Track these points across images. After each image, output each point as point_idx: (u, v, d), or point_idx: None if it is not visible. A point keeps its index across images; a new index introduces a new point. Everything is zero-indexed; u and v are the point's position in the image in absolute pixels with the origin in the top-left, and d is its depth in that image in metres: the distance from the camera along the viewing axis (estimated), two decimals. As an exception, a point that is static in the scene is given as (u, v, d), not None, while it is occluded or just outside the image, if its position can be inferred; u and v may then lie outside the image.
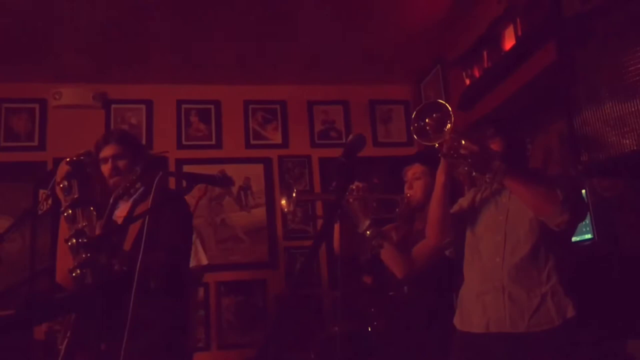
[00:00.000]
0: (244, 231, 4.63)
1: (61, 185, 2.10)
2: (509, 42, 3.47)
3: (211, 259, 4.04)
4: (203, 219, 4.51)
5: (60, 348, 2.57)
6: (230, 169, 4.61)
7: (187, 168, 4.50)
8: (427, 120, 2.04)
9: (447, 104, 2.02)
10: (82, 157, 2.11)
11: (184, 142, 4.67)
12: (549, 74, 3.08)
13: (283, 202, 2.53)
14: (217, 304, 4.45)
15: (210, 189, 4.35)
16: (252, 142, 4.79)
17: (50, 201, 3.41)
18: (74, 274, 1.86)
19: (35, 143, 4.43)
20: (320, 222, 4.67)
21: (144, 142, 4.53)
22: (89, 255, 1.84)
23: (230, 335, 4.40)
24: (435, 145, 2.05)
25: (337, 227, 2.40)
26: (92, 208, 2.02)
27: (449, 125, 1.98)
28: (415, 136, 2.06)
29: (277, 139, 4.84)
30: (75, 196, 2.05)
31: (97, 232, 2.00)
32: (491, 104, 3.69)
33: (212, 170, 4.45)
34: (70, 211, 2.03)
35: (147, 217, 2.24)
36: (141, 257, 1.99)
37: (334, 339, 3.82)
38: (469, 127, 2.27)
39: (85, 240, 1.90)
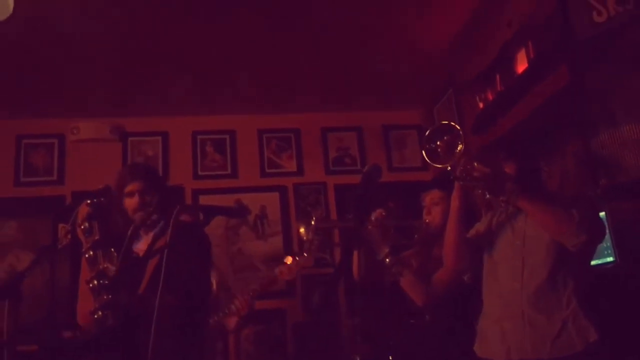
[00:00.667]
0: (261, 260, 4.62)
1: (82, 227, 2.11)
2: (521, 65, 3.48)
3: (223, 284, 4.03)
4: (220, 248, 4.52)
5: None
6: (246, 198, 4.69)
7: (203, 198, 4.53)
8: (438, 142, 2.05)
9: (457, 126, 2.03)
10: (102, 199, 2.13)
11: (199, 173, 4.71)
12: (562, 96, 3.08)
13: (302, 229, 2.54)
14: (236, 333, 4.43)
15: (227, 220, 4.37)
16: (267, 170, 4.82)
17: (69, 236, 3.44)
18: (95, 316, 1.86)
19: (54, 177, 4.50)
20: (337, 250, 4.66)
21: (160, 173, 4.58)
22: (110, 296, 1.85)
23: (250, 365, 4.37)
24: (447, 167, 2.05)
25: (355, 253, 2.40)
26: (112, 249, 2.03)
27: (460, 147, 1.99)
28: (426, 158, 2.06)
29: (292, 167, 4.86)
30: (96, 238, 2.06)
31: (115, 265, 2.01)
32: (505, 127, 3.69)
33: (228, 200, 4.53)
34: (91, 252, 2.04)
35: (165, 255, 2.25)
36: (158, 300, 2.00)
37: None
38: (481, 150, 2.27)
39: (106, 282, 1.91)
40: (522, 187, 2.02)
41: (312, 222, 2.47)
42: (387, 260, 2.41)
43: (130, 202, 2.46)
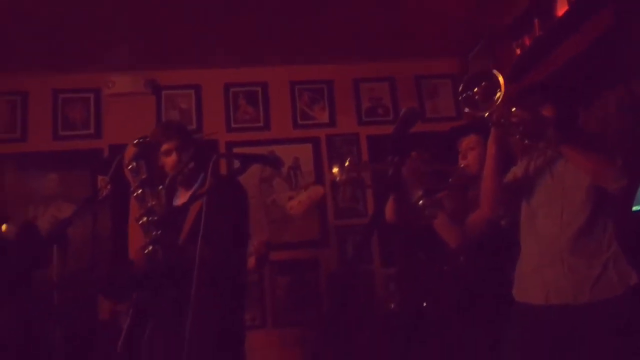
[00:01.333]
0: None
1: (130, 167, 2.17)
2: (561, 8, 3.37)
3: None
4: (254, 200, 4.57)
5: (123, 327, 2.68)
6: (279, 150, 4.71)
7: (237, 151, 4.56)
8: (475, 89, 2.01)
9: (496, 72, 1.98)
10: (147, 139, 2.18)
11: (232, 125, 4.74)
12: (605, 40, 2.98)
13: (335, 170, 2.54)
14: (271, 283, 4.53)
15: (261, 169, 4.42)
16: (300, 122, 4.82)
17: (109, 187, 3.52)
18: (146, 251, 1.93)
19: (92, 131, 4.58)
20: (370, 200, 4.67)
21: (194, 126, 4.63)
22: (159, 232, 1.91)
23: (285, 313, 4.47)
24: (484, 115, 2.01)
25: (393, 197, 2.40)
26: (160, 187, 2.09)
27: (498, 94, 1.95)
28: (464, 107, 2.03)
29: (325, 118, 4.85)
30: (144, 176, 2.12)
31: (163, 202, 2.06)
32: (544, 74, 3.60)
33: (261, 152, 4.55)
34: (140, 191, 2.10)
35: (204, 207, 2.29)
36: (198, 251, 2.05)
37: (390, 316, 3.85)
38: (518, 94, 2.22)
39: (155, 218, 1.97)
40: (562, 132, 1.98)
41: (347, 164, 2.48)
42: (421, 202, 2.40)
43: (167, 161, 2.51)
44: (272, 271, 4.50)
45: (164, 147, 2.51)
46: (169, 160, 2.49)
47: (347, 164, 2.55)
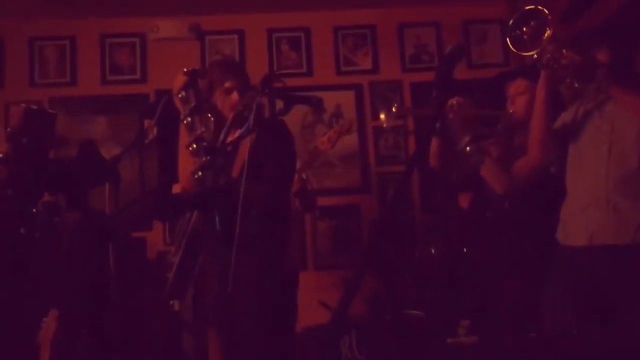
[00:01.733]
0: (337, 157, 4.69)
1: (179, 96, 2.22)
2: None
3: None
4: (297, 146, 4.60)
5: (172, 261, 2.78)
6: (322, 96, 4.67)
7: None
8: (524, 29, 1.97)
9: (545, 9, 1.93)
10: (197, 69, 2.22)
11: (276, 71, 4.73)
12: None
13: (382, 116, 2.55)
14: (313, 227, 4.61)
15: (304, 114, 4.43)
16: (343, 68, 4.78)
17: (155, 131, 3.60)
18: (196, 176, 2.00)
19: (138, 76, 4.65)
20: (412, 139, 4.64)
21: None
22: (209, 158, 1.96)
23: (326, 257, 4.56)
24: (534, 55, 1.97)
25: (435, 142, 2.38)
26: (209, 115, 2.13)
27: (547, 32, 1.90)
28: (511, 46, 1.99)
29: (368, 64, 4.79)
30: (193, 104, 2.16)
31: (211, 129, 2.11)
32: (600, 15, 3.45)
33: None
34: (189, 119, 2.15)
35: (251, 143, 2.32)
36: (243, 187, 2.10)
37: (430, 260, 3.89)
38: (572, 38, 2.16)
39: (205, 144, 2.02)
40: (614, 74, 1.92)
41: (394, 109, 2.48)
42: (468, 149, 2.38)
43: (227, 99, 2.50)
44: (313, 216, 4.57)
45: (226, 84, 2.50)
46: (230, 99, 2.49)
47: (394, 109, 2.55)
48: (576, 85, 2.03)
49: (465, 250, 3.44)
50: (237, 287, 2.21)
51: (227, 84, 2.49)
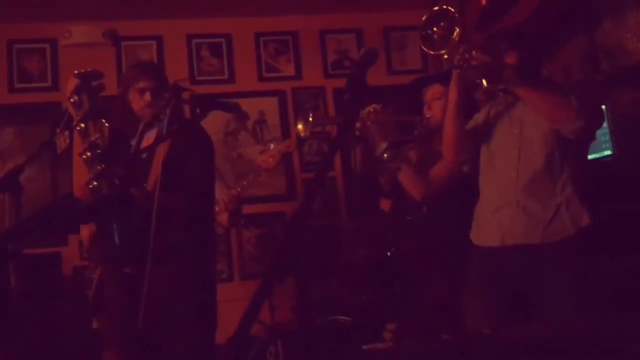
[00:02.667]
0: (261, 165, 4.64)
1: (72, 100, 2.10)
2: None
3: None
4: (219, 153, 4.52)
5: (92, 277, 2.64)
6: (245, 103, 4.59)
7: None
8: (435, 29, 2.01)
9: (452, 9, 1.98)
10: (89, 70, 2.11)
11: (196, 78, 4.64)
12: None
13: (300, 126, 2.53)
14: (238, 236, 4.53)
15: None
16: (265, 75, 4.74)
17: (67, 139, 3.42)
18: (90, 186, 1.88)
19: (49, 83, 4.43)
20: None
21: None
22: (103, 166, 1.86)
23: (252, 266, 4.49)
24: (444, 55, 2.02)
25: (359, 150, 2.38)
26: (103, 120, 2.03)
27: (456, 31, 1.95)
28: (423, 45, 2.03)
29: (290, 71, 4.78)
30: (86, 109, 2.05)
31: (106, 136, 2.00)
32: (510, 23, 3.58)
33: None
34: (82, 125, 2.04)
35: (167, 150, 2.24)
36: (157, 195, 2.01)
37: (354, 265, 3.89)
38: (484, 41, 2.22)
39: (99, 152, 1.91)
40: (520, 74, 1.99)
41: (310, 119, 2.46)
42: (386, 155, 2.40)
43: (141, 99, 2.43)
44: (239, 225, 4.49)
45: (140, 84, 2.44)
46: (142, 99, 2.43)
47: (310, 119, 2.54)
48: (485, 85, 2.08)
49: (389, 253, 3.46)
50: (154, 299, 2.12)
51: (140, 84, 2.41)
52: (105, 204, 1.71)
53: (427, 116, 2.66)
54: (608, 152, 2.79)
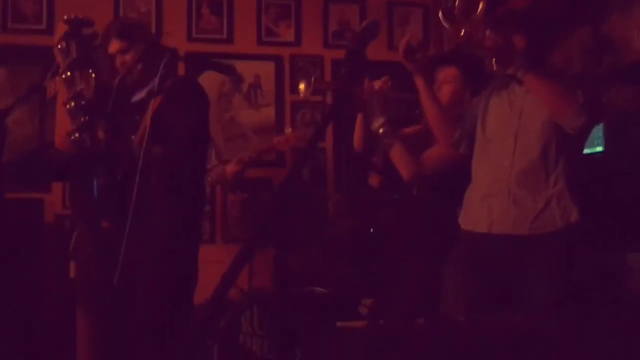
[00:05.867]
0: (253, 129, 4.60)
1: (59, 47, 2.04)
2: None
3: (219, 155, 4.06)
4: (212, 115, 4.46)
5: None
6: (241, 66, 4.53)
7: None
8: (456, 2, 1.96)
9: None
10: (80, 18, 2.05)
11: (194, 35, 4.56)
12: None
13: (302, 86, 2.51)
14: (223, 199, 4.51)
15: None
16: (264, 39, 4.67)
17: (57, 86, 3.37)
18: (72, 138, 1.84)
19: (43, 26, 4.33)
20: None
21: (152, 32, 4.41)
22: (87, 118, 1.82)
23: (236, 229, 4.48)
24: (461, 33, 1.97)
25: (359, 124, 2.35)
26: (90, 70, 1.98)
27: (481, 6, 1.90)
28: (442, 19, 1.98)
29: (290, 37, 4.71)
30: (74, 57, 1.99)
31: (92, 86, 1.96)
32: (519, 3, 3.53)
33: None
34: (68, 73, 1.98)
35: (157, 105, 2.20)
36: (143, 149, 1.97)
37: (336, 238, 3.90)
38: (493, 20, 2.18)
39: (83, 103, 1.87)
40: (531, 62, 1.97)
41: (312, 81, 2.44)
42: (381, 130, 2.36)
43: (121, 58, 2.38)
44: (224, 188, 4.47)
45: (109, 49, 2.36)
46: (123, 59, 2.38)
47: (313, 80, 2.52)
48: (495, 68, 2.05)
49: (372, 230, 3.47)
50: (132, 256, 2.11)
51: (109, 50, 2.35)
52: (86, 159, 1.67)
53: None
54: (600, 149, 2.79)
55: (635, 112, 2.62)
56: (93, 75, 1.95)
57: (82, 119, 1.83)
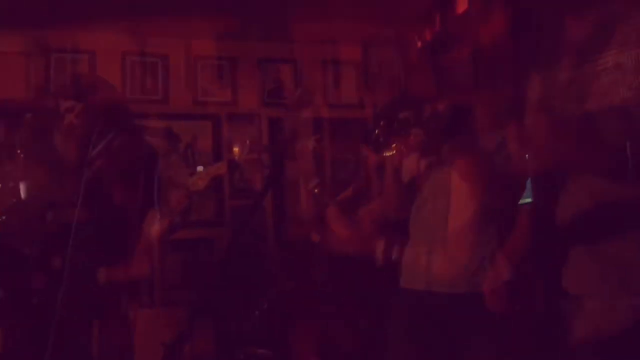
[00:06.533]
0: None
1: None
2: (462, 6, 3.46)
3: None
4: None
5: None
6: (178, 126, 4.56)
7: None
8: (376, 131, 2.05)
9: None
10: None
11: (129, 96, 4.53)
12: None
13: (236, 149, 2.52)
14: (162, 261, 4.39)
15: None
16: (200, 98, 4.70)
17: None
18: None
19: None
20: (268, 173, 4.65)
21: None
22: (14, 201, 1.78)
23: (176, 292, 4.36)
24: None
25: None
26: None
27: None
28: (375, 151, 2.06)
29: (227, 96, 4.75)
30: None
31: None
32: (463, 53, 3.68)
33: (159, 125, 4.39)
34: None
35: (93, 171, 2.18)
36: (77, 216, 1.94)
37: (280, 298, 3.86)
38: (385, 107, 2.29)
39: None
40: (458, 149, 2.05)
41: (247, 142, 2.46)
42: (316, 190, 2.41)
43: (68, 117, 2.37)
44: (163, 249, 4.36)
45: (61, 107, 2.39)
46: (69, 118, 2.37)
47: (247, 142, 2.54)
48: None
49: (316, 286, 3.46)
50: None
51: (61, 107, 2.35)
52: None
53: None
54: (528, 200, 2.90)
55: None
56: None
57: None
...
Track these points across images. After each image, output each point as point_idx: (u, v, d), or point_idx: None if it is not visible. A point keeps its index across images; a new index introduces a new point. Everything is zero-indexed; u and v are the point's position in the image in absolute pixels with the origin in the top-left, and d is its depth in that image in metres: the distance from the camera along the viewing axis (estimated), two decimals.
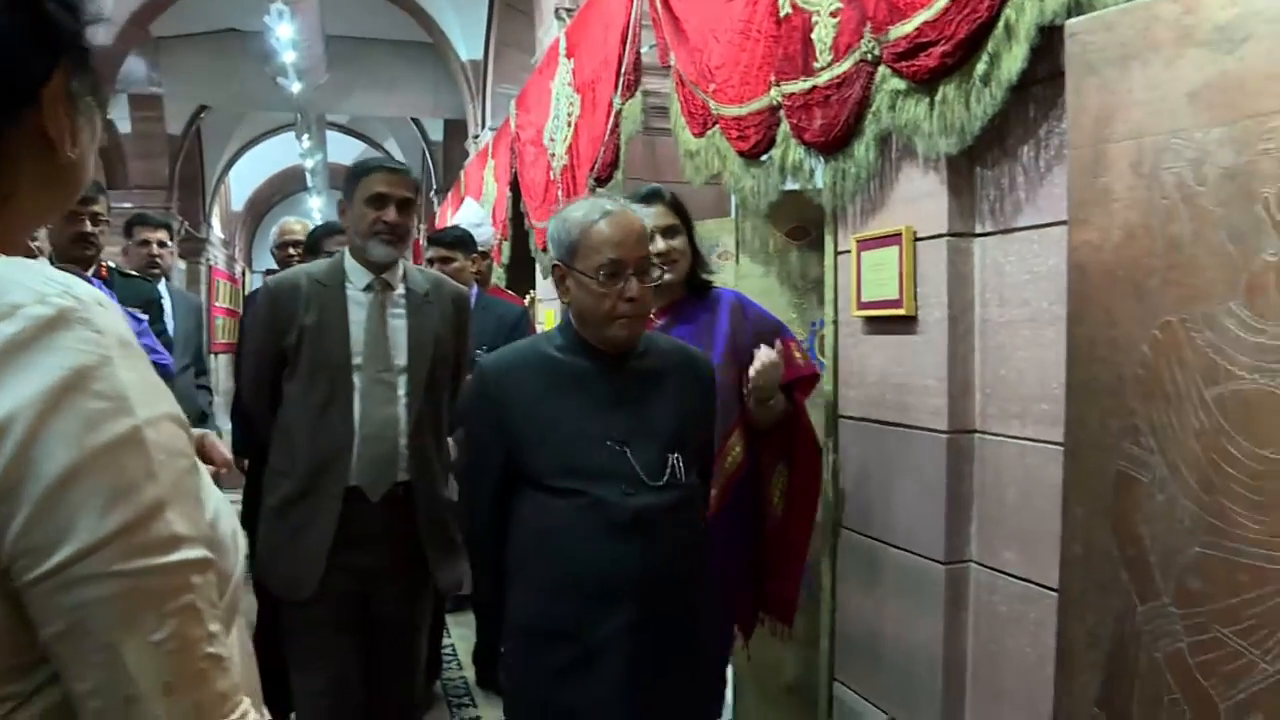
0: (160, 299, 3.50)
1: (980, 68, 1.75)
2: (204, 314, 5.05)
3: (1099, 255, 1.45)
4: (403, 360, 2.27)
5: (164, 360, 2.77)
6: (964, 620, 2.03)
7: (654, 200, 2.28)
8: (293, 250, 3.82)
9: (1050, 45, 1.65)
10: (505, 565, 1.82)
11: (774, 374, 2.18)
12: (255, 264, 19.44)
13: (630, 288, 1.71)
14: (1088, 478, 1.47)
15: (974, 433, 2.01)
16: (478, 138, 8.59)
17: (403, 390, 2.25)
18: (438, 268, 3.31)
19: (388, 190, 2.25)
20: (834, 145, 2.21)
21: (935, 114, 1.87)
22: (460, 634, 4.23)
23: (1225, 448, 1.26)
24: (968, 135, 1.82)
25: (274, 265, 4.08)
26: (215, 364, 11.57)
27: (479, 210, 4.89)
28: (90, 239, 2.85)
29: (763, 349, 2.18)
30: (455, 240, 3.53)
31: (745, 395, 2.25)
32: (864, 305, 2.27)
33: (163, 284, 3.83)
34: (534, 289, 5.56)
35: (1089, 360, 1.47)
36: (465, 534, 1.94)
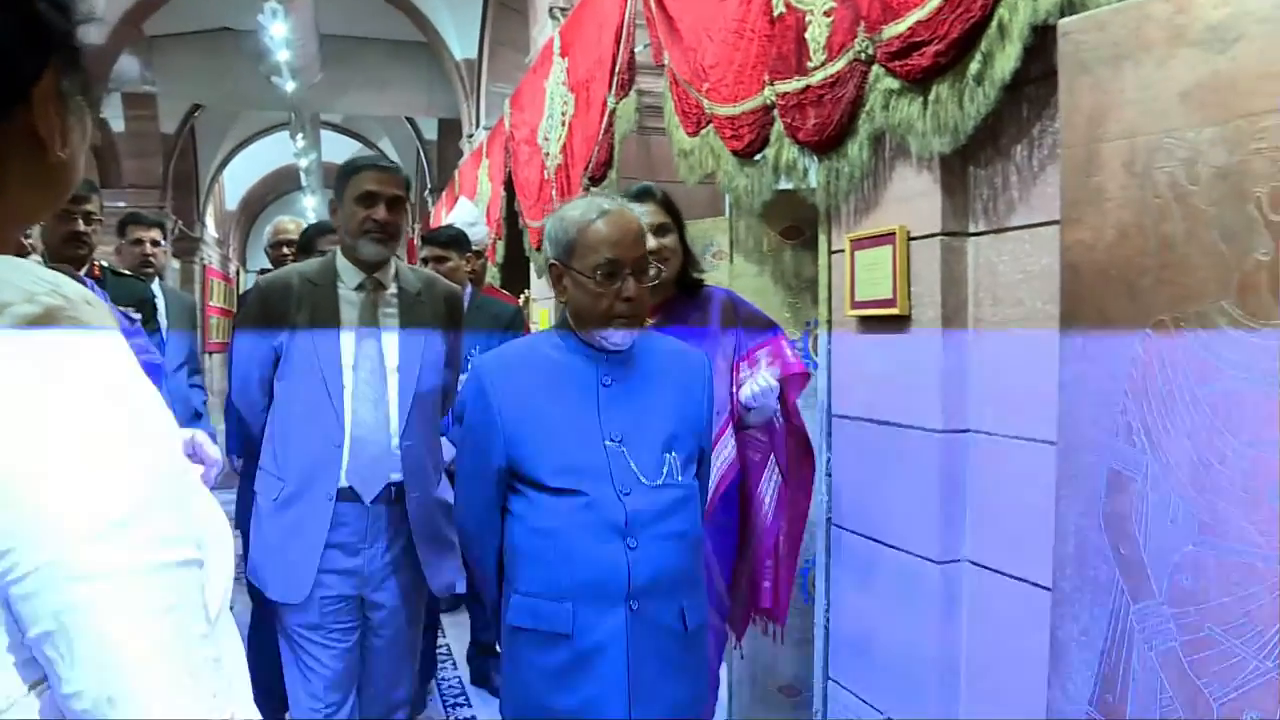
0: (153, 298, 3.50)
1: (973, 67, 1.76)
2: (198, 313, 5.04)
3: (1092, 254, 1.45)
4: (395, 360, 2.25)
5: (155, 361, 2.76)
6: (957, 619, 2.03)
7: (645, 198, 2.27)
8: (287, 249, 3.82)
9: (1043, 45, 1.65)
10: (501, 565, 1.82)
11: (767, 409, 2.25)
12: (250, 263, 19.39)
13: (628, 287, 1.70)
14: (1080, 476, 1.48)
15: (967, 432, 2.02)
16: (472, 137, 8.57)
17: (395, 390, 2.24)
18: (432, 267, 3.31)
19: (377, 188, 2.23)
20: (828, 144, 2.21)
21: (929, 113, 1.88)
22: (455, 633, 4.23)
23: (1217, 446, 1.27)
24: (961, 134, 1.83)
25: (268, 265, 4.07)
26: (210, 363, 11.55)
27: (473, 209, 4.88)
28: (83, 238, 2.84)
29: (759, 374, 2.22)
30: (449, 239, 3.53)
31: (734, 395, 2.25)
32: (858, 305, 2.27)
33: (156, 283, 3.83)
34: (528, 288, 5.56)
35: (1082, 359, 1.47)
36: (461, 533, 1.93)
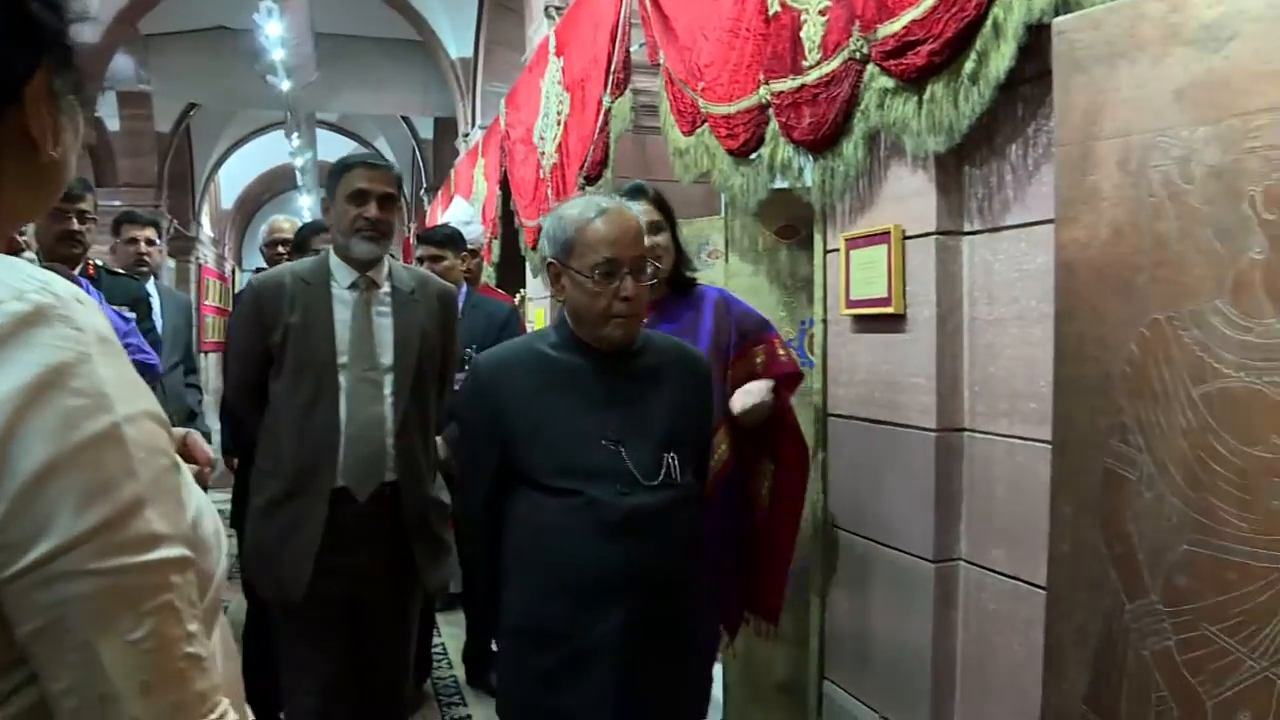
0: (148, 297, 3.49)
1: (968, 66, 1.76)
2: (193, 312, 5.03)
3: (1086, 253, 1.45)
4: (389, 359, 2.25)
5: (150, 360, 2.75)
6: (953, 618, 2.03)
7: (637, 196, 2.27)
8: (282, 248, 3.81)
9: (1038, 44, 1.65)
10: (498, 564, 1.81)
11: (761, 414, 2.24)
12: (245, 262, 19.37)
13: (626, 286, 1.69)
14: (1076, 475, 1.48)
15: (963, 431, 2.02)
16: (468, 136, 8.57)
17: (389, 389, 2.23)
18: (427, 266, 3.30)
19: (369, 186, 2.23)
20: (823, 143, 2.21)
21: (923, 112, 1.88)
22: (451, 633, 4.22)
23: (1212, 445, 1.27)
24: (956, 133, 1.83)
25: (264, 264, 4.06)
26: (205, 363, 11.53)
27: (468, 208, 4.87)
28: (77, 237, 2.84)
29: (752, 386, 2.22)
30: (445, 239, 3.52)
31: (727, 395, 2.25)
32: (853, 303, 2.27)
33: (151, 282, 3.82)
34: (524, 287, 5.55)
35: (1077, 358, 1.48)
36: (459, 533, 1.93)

* _ACTIVITY_: Look through the entries and find each line that has the string "images". Copy those lines.

* _WRITTEN ANSWER_:
Track these points across images. After each image, output each point as point_idx: (u, v, d), or point_idx: None if it is not visible. A point keeps its index across images; a new index introduces a new point. Everything is zero-indexed; u and v are the point's position in the image in absolute pixels with the origin in the top-left, and d is its depth in that image in metres: the distance from the camera along the viewing axis (estimated), two decimals. As an exception, a point that is static in the scene is given as (u, v, d), not None, while it is occluded or just outside the image, if its position can be inferred; u and v may then lie outside the image.
Track these points across images. After each image, output each point as point_idx: (u, v, d), or point_idx: None if it is not visible. A point keeps its index across images; a new index introduces a new point. Everything is zero-indexed; u and v are the point's position in the image in absolute pixels with the origin in the top-left, and d is its depth in that image in metres: the distance from the camera along the viewing axis (estimated), two decimals.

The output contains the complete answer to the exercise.